What to do
Which rows contain the word "largest" with the same capitalization? Identify each one and copy it whole.

Dataset records
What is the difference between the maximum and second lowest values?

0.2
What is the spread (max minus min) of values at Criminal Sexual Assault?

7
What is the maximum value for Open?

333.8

...

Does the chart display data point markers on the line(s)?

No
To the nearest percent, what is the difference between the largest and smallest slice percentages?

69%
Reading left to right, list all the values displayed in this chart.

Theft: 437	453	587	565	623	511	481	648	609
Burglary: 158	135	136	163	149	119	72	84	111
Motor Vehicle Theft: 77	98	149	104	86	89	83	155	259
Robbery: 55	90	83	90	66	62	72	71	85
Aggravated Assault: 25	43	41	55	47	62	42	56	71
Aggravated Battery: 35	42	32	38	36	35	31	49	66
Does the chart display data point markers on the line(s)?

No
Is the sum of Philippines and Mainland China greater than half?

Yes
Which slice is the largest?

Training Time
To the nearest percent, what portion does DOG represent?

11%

Solved exercise
To the nearest percent, what is the difference between the largest and smallest slice percentages?
Which slice is the largest?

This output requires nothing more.